REQUIRED TASKS
A - Return the stretch of the passage on bias in risk evaluation from "I responded to" through "evaluation of risk.", copied word for word.
B - Resume the passage on bias in risk evaluation, picking up right after its last sentence.

I responded to a discussion thread on ProjectManagement.com this week about categorizing risks and after doing so, I spent some time thinking about the impacts of bias on how we evaluate risks.

While subjectivity affects all aspects of delivery, when we evaluate risks, these impacts can get compounded through the combination of the intrinsic uncertainty of risks with our own biases. And if we think about a department or enterprise portfolio with each team perceiving risks through their own biased lenses, there will be very little precision to support a portfolio-level evaluation of risk.

Tailoring risk management to fit the context of a given project means that we may not always capture the same information, but at a bare minimum, we usually have a risk description, impact and probability.

How could we become more objective in stating or evaluating these?

There is no need for us to become template zombies by imposing “if-then” or other rigid format to how risks are described. What is important is to clearly articulate the uncertain event as well as the impact to the project. We should try to be as specific as possible with regards to the event and, ideally, time box it. This will help us both in getting the attention needed from risk owners, designing effective risk responses, and being efficient about use of buffers and contingency reserves. Whereas “If we lose a team member, our timelines will be impacted” is not particularly effective, “If we lose a business analyst during the first month of the project, it will delay the project on a day-for-day basis” provides greater clarity and focus.

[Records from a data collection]

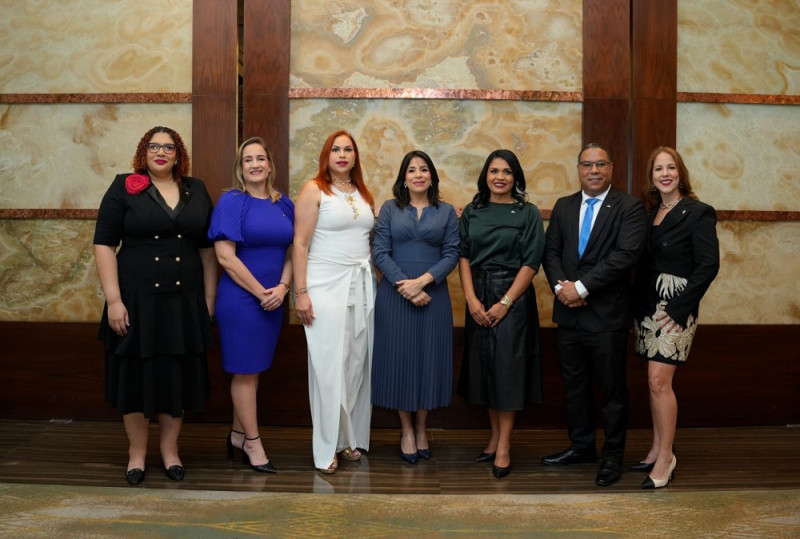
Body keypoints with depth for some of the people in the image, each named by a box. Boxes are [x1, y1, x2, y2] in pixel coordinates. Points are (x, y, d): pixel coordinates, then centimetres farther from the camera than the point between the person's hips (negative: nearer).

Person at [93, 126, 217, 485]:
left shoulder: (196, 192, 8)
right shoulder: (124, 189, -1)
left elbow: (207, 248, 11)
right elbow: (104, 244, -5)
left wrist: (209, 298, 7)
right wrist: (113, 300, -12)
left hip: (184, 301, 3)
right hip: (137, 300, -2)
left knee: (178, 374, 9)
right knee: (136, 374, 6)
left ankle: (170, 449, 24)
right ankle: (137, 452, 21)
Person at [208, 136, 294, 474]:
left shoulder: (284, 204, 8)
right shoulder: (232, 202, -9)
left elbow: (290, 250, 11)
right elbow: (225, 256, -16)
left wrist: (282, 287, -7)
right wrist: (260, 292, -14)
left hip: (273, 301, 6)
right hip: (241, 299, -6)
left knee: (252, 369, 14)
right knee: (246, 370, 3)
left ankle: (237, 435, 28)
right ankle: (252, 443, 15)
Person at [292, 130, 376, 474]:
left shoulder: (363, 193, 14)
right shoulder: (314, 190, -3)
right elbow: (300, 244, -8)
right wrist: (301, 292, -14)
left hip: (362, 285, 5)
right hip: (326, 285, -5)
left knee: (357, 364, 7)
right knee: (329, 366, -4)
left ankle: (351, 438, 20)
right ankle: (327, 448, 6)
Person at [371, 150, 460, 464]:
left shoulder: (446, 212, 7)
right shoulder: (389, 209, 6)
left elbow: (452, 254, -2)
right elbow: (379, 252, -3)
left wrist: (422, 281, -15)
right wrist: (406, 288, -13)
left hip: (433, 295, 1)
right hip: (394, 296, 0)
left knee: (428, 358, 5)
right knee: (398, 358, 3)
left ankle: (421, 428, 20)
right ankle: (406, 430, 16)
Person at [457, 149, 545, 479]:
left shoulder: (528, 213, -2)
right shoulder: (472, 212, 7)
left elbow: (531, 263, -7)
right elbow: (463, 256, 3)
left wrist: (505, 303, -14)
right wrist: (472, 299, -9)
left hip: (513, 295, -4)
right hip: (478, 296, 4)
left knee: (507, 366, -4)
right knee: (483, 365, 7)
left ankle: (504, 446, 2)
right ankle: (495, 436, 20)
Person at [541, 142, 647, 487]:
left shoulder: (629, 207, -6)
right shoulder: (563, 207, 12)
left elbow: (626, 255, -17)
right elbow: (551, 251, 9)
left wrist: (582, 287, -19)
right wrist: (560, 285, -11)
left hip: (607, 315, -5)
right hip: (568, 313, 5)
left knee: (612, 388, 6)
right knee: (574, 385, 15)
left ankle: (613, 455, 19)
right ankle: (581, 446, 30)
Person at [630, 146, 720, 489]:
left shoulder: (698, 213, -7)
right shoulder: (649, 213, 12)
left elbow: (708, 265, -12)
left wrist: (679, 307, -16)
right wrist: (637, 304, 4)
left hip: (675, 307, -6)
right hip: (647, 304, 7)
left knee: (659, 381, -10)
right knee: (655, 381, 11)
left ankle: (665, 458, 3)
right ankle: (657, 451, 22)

ANSWERS BY TASK
A -
I responded to a discussion thread on ProjectManagement.com this week about categorizing risks and after doing so, I spent some time thinking about the impacts of bias on how we evaluate risks.

While subjectivity affects all aspects of delivery, when we evaluate risks, these impacts can get compounded through the combination of the intrinsic uncertainty of risks with our own biases. And if we think about a department or enterprise portfolio with each team perceiving risks through their own biased lenses, there will be very little precision to support a portfolio-level evaluation of risk.

B -
While we will usually restrict quantitative analysis to higher criticality risks, if we provide thresholds for assigning qualitative impact values (e.g. high, medium, low), we can help teams to get more objective. For a frugal stakeholder, a $1,000 cost overrun might seem high. But if we have threshold guidance which states that negative cost variances under $5,000 and which are under 5% of a project’s total budget should be considered to be low impact, they will be less likely to let their own biases skew their evaluations.

If the project in question is very similar to others we have done in the past, risk evaluators could ask the question “How frequently was this risk realized in the past?“. But in many cases we don’t have the benefit of good historical data to substantiate our evaluation and the current project may be sufficiently different to make it impossible for us to look in the rear view mirror. The only way in which we could get more objective is to involve a sufficiently diverse group of stakeholders utilizing Delphi or similar methods to reduce the impacts of external bias.

Increasing the objectivity of how we analyze risks could help us to become more precise, which might then help us over time to improve the effectiveness of our risk management practices.